Set down exactly the lines in the records below that run from the line with "of human renal" to the line with "(DAB) staining of", inclusive, and nothing more.

Dataset entries
━━━

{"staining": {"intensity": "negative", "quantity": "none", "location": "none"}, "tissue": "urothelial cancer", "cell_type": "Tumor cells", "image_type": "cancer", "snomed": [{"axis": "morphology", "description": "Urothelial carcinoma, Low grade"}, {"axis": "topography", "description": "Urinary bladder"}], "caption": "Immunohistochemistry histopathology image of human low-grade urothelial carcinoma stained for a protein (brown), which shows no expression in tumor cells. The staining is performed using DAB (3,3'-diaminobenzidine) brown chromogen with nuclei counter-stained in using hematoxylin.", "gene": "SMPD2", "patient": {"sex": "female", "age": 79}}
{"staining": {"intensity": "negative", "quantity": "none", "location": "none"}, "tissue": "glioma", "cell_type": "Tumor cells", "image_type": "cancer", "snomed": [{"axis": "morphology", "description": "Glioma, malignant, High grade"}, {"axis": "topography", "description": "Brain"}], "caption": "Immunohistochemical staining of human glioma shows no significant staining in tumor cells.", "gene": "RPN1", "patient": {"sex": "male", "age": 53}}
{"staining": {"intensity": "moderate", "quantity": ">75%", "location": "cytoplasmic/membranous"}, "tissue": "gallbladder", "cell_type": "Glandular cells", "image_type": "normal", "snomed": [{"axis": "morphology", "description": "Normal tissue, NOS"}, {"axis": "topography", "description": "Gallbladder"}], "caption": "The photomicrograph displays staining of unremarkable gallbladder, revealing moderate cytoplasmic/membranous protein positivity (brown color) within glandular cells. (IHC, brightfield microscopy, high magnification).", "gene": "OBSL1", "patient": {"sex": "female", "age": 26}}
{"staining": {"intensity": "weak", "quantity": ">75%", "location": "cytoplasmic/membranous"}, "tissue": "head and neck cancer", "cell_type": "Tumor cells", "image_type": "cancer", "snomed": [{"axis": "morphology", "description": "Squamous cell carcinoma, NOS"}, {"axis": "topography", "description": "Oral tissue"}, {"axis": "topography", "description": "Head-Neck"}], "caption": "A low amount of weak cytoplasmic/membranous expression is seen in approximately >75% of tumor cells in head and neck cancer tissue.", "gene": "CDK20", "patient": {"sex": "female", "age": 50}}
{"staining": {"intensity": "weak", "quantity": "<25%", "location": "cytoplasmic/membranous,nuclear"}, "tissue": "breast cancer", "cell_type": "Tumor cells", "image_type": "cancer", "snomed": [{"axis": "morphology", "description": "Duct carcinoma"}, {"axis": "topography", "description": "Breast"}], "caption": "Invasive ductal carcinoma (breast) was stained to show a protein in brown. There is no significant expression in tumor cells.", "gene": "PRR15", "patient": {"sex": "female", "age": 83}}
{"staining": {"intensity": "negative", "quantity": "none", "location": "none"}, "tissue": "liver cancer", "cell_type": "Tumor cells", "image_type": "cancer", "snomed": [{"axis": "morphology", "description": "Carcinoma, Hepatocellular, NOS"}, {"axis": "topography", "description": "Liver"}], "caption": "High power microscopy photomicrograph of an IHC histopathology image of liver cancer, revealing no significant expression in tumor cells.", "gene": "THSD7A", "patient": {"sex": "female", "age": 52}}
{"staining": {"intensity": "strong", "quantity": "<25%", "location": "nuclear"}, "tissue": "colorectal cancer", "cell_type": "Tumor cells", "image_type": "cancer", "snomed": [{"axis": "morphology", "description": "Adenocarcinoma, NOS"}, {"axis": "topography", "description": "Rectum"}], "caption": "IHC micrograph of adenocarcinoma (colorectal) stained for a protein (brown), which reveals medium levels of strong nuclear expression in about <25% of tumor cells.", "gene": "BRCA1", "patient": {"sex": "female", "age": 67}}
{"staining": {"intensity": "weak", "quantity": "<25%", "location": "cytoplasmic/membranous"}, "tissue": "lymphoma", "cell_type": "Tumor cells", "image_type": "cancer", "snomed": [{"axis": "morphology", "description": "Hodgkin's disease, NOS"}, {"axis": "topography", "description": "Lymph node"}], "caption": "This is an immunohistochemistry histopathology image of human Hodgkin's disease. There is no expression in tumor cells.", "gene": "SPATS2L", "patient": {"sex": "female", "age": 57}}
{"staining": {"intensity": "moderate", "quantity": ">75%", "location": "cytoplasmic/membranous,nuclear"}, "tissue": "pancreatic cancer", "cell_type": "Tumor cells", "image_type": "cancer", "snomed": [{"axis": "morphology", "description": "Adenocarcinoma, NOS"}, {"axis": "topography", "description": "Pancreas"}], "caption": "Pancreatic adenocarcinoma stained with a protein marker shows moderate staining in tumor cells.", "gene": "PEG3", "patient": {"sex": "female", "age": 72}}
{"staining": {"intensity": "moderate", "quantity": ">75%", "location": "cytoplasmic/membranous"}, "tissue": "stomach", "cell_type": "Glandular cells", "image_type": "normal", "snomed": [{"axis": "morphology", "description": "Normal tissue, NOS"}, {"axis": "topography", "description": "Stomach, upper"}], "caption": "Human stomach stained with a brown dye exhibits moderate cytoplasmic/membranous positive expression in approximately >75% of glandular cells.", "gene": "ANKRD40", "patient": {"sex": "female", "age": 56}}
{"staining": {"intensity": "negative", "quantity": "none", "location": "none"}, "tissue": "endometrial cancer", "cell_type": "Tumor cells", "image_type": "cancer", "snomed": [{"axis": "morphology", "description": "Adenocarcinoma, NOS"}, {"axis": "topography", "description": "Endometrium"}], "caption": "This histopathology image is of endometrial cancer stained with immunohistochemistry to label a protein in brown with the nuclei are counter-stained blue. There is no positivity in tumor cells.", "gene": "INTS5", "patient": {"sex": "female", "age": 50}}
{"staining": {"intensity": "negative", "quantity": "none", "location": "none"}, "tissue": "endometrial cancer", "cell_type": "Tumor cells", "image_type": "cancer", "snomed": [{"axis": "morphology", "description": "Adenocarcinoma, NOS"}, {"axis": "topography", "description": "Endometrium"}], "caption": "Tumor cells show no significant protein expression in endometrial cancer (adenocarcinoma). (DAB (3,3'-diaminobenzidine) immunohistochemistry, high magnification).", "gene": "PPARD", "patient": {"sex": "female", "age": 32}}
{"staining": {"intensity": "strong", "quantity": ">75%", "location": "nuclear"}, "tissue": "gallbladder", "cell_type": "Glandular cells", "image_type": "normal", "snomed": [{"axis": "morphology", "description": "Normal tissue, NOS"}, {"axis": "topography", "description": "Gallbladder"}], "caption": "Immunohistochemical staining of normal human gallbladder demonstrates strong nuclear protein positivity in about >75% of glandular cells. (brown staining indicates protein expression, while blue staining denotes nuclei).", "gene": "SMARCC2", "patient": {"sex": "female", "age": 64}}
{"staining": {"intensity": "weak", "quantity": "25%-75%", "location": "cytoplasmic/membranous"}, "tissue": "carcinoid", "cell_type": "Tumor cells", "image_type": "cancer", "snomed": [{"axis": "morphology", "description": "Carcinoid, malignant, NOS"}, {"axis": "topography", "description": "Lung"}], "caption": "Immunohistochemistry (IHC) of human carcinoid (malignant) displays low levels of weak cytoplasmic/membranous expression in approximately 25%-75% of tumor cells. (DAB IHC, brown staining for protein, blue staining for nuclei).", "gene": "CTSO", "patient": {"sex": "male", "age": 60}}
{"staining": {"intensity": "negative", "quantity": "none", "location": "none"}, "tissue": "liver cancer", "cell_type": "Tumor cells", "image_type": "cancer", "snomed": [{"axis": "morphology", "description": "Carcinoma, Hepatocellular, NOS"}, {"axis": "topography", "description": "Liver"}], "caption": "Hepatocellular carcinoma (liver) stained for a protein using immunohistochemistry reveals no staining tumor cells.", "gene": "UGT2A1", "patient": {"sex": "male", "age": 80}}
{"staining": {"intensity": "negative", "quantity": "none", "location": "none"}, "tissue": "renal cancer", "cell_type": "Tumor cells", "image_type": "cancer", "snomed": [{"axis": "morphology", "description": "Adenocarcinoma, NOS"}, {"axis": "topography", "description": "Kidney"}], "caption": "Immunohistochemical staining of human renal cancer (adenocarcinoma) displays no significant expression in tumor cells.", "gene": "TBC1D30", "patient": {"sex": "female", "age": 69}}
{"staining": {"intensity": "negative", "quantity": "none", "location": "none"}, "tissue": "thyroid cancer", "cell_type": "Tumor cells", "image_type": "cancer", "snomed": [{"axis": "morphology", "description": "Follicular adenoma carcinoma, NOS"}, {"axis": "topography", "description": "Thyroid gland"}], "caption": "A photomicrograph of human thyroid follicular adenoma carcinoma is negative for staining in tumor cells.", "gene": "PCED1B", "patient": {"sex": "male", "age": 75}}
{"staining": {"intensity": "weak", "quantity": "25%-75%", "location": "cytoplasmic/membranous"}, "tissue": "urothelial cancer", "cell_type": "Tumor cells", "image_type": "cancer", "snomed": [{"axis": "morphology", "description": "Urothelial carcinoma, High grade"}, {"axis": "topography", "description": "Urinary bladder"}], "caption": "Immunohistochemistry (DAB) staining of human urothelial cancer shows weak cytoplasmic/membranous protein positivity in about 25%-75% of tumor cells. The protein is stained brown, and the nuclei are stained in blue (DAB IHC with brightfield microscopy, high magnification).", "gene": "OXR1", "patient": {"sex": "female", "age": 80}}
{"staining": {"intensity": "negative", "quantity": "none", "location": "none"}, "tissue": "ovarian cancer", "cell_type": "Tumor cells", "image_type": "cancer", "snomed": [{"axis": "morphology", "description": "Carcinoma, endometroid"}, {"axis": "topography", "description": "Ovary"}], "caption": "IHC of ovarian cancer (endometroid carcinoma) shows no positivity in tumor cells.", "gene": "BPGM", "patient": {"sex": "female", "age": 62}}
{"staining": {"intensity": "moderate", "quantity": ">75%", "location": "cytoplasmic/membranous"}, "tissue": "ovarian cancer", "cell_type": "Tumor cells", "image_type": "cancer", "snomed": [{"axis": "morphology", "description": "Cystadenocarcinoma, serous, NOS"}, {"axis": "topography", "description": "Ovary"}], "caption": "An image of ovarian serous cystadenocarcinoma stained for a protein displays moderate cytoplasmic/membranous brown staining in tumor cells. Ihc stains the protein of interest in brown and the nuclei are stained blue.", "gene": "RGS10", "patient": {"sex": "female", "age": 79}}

━━━

:: Answer to the problem ::
{"staining": {"intensity": "negative", "quantity": "none", "location": "none"}, "tissue": "renal cancer", "cell_type": "Tumor cells", "image_type": "cancer", "snomed": [{"axis": "morphology", "description": "Adenocarcinoma, NOS"}, {"axis": "topography", "description": "Kidney"}], "caption": "Immunohistochemical staining of human renal cancer (adenocarcinoma) displays no significant expression in tumor cells.", "gene": "TBC1D30", "patient": {"sex": "female", "age": 69}}
{"staining": {"intensity": "negative", "quantity": "none", "location": "none"}, "tissue": "thyroid cancer", "cell_type": "Tumor cells", "image_type": "cancer", "snomed": [{"axis": "morphology", "description": "Follicular adenoma carcinoma, NOS"}, {"axis": "topography", "description": "Thyroid gland"}], "caption": "A photomicrograph of human thyroid follicular adenoma carcinoma is negative for staining in tumor cells.", "gene": "PCED1B", "patient": {"sex": "male", "age": 75}}
{"staining": {"intensity": "weak", "quantity": "25%-75%", "location": "cytoplasmic/membranous"}, "tissue": "urothelial cancer", "cell_type": "Tumor cells", "image_type": "cancer", "snomed": [{"axis": "morphology", "description": "Urothelial carcinoma, High grade"}, {"axis": "topography", "description": "Urinary bladder"}], "caption": "Immunohistochemistry (DAB) staining of human urothelial cancer shows weak cytoplasmic/membranous protein positivity in about 25%-75% of tumor cells. The protein is stained brown, and the nuclei are stained in blue (DAB IHC with brightfield microscopy, high magnification).", "gene": "OXR1", "patient": {"sex": "female", "age": 80}}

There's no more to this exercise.